## DATASET CONTENT
========================================================================

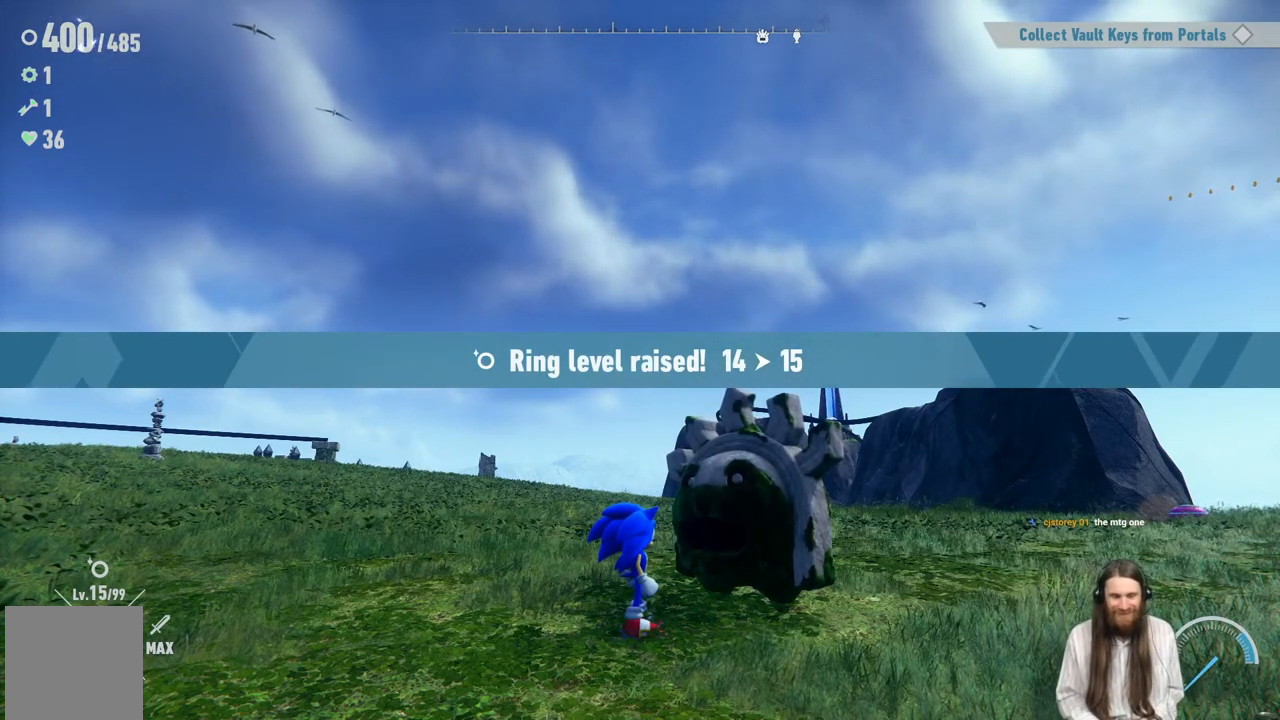
{"buttons": [], "left_stick": "center", "right_stick": "center", "events": []}
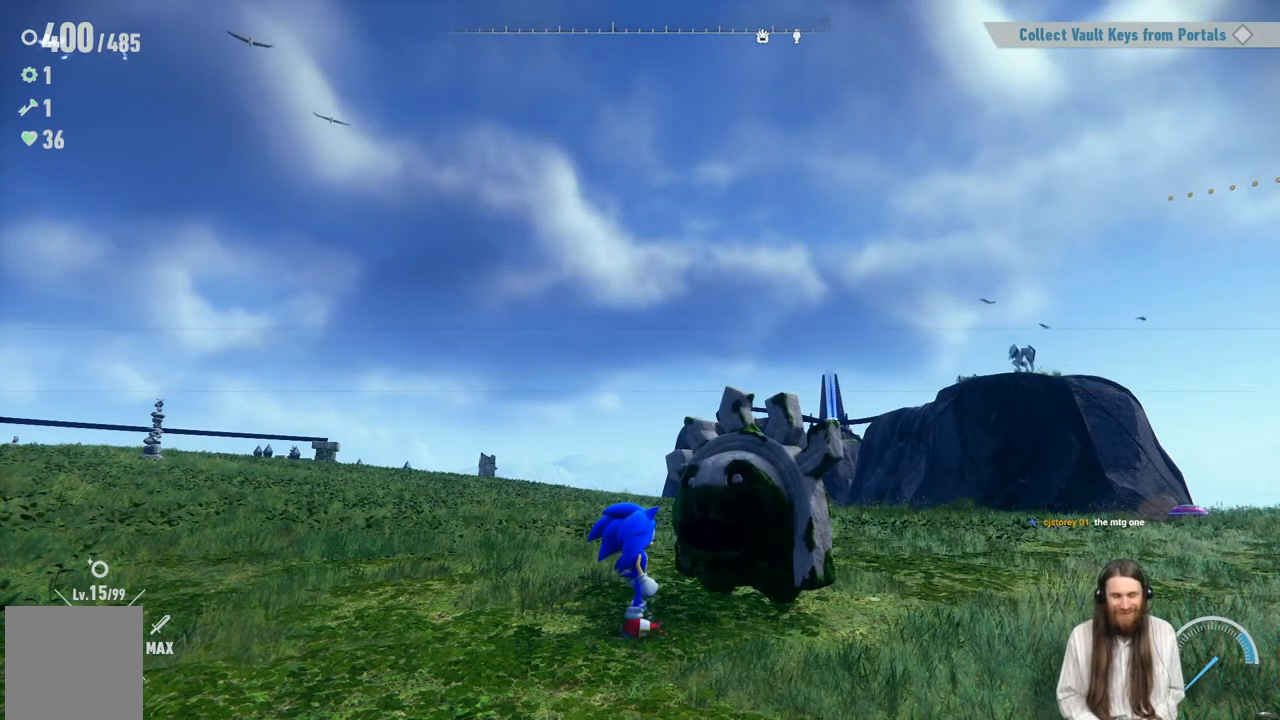
{"buttons": [], "left_stick": "center", "right_stick": "center", "events": []}
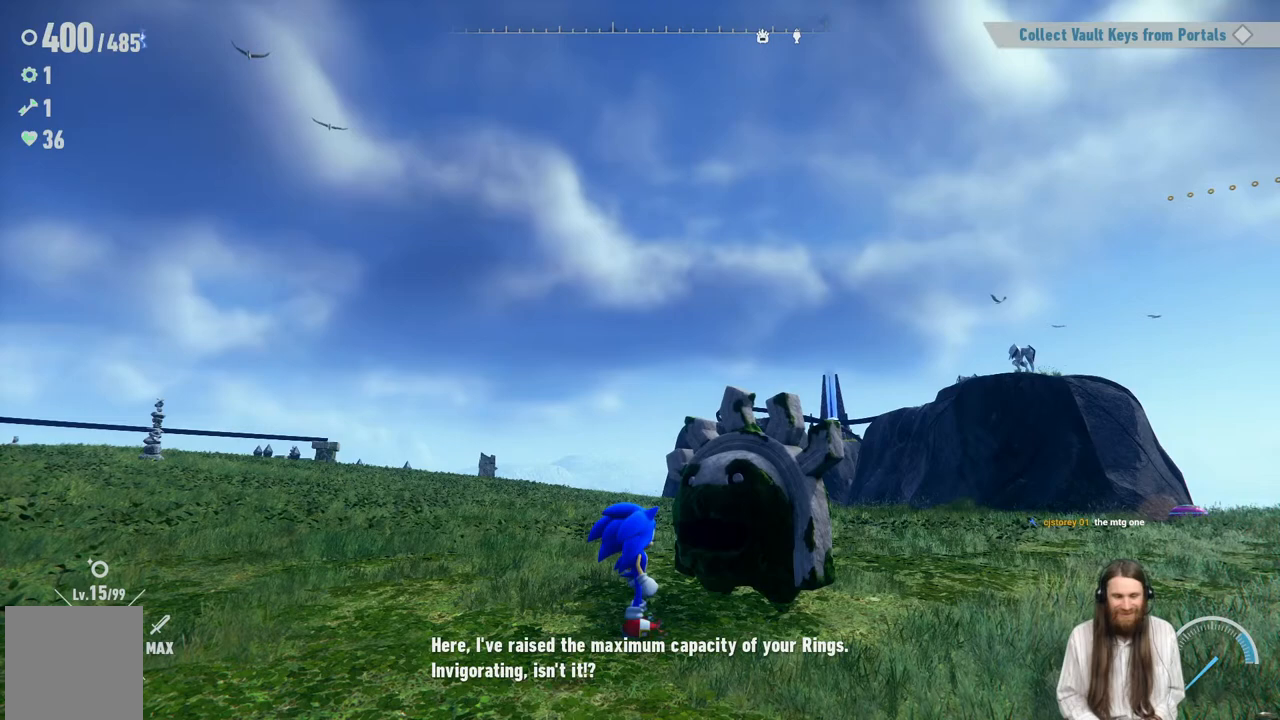
{"buttons": [], "left_stick": "center", "right_stick": "center", "events": [[183, "A", "down"], [317, "A", "up"]]}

========================================================================

## EXERCISE PROMPT
Print the data above in full and exactly as it appears, skipping the pictures.

## EXERCISE SOLUTION
{"buttons": [], "left_stick": "center", "right_stick": "center", "events": []}
{"buttons": [], "left_stick": "center", "right_stick": "center", "events": []}
{"buttons": [], "left_stick": "center", "right_stick": "center", "events": [[183, "A", "down"], [317, "A", "up"]]}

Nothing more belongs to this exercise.